A new collaboration paradigm that inherently involves virtual reality and allows for merging the physical and the virtual worlds.
Imagine a completely new form of relationship with your IT devices: a relationship in which the mouse and the keyboard seem like ancient relics used only by geeks and IT professionals; a relationship in which your 'desktop' is much more closely linked with your physical reality, and in which social interactions play a central and practical role.
This is our view for the not too distant future: A technological revolution is coming that is poised to change our life in a way similar to how the 2D graphical interface trumped the character-based command line just a few decades ago. VirCA is aimed at implementing this vision by adopting the shareable and fully customizable 3D virtual workspace as a central idea. VirCA enables people who are not necessarily in the same location, or even on the same continent, to create ideas, then design and implement them together in a shared virtual space. VirCA is a pilot solution which highlights several key tenets of the EU trend of Future Internet, and as such provides very effective means of collaboration in virtual spaces.
The arguably novel philosophy behind the platform was recognized through highly ranked awards, such as the exhibitor award at the FET'11 international forum, and the 2013 TÜV Rheinland Innovation Award.

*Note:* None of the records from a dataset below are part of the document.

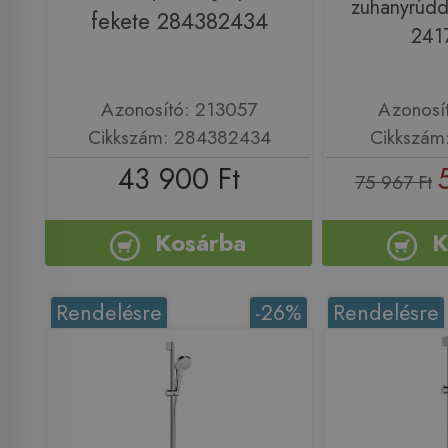
zuhanyrúdda
fekete 284382434
241
Azonosító: 213057
Azonosí
Cikkszám: 284382434
Cikkszám
43 900 Ft
75 967 Ft
Kosárba
K
Rendelésre
-26%
Rendelésre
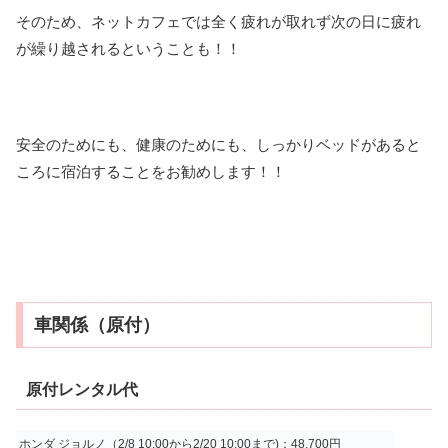
そのため、ネットカフェでは全く疲れが取れず次の日に疲れ
が繰り越されるということも！！
安全のためにも、健康のためにも、しっかりベッドがあると
ころに宿泊することをお勧めします！！
車関係（原付）
原付レンタル代
ホンダ ジョルノ（2/8 10:00から2/20 10:00まで)：48,700円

Due to the capabilities of the VirCA platform to serve cooperative activity of large-scale international consortium, we have received EU funds to coordinate research projects in various topics such a cognitive neuroscience and dynamic robot behaviour.
VirCA provides a platform where users can build, share and manipulate 3D content, and collaboratively interact with real-time processes in a 3D context, while the participating hardware and software devices can be spatially and/or logically distributed and connected together via IP network. For example, engineers and researchers from different countries can put a mobile robot and an obstacle avoidance software module together to test and tune it in a semi-virtual manner. They do not have to move their devices to the same place and take effort in the system integration. The VirCA 3D virtual reality component can work together with the cutting edge stereoscopic 3D display technologies including the immersive 3D CAVE systems.
Since the virtual environment in VirCA is generated by computers, all information has a corresponding internal representation in the system. Therefore, in this environment everything can be measured or detected, and various kinds of information can be extracted via virtual sensors, which need not even exist in the real world today. Such combination of real and virtual sensors can be very powerful. Using this design philosophy, VirCA is capable of accommodating virtual experiments using both existent and non-existent future technologies for the development of new algorithms for various sensor and actuator setups.
VirCA's uniform, modular, RT-Middleware based framework allows to organize components from different sources into a system using a browser-based graphical programming environment. There are already existing VirCA components including the 3D interactive virtual environment, communication and interaction techniques, support for widely used hardware and software tools from robots to algorithms. This allows the plug and play exploitation of the knowledge that is embedded into the academy, industry, or community developed components, and simplifies the creation of new, state of the art solutions. In our vision, RT-Middleware components and VirCA-enabled software pieces (CyberDevices) implementing standard generic or even fully customized interfaces could be collected in a community website. System integrators could use these functional building blocks for free or even on commercial basis similarly to the popular online application stores. In this way the knowledge that is integrated into the downloadable components can be easily added to any VirCA based system in a plug and play manner.
The 3D content and processes in VirCA can be synchronized with the real world, which allows the combination of reality and virtuality in the collaboration arena. This allows VirCA users to virtually interact not only with other users, but also with existing, remotely operated hardware and software, such as robots, sensors, or actuators. This type of semi-virtual interaction allows the users to build distributed systems consisting of real and virtual parts at the same time.